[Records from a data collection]
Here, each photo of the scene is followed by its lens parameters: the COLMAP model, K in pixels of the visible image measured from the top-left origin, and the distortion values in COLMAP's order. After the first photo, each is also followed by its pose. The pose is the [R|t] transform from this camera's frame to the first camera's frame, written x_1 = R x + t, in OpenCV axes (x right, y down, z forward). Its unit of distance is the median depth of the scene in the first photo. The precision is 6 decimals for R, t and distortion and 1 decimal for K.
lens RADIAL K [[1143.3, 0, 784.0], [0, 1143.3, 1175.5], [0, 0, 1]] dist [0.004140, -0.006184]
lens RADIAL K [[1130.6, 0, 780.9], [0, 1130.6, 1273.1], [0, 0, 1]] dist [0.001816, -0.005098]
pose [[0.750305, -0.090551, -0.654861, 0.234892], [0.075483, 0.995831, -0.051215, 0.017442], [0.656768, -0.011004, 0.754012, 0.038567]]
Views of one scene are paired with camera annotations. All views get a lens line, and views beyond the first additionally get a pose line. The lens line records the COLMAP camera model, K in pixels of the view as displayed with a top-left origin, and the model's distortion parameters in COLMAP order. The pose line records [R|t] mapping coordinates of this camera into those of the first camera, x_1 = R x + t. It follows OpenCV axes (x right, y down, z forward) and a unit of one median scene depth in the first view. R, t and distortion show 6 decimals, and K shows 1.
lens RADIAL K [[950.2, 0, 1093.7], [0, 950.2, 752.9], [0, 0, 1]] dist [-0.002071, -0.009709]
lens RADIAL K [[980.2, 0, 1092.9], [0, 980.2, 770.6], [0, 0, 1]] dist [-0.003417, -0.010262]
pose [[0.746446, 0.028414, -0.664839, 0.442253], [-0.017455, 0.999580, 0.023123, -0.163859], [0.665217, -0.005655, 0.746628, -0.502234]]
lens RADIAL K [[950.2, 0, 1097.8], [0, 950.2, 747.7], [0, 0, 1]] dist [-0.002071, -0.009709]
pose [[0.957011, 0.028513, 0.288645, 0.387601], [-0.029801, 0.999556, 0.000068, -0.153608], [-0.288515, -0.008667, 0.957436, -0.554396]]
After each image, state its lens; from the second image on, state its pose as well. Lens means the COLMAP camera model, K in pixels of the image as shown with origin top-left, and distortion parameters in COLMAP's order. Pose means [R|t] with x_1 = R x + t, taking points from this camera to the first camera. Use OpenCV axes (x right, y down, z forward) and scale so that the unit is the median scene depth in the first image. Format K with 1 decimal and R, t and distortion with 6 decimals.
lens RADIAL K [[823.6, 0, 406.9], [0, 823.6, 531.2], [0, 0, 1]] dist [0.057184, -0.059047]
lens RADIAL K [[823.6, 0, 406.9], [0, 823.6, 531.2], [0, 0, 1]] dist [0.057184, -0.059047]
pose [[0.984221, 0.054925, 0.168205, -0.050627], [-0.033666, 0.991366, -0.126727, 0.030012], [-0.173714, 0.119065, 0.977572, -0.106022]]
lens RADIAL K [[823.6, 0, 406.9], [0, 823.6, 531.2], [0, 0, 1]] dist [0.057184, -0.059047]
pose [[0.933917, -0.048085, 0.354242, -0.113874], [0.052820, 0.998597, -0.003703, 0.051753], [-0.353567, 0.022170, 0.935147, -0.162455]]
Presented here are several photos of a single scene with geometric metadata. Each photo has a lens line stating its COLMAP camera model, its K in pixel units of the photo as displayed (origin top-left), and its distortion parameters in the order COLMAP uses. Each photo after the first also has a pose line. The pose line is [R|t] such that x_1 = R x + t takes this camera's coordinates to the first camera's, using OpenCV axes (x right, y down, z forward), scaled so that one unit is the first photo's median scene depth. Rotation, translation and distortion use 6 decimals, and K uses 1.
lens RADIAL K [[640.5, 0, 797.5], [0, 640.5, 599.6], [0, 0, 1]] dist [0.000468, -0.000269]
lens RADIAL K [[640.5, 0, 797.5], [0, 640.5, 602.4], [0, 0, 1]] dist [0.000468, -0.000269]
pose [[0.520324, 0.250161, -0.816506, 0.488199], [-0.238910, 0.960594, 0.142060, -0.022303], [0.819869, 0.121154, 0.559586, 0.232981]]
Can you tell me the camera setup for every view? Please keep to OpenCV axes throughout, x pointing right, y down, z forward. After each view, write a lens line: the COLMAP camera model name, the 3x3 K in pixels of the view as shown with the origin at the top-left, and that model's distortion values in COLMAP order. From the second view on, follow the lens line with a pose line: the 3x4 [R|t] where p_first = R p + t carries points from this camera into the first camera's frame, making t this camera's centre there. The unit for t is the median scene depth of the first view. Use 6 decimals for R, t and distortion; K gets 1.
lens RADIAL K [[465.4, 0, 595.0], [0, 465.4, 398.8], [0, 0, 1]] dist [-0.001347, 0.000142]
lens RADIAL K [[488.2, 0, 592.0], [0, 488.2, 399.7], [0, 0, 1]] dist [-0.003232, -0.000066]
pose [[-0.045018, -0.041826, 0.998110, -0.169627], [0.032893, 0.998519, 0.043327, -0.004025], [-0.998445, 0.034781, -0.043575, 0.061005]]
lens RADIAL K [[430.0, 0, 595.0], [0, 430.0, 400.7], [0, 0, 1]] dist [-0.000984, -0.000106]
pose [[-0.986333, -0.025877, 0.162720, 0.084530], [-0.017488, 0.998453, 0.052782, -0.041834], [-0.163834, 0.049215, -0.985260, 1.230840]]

What you are asked to do → Retype the lines between the one holding "Presented here are" and the one holding "0.121154, 0.559586, 0.232981]]", inclusive.

Task response →
Presented here are several photos of a single scene with geometric metadata. Each photo has a lens line stating its COLMAP camera model, its K in pixel units of the photo as displayed (origin top-left), and its distortion parameters in the order COLMAP uses. Each photo after the first also has a pose line. The pose line is [R|t] such that x_1 = R x + t takes this camera's coordinates to the first camera's, using OpenCV axes (x right, y down, z forward), scaled so that one unit is the first photo's median scene depth. Rotation, translation and distortion use 6 decimals, and K uses 1.
lens RADIAL K [[640.5, 0, 797.5], [0, 640.5, 599.6], [0, 0, 1]] dist [0.000468, -0.000269]
lens RADIAL K [[640.5, 0, 797.5], [0, 640.5, 602.4], [0, 0, 1]] dist [0.000468, -0.000269]
pose [[0.520324, 0.250161, -0.816506, 0.488199], [-0.238910, 0.960594, 0.142060, -0.022303], [0.819869, 0.121154, 0.559586, 0.232981]]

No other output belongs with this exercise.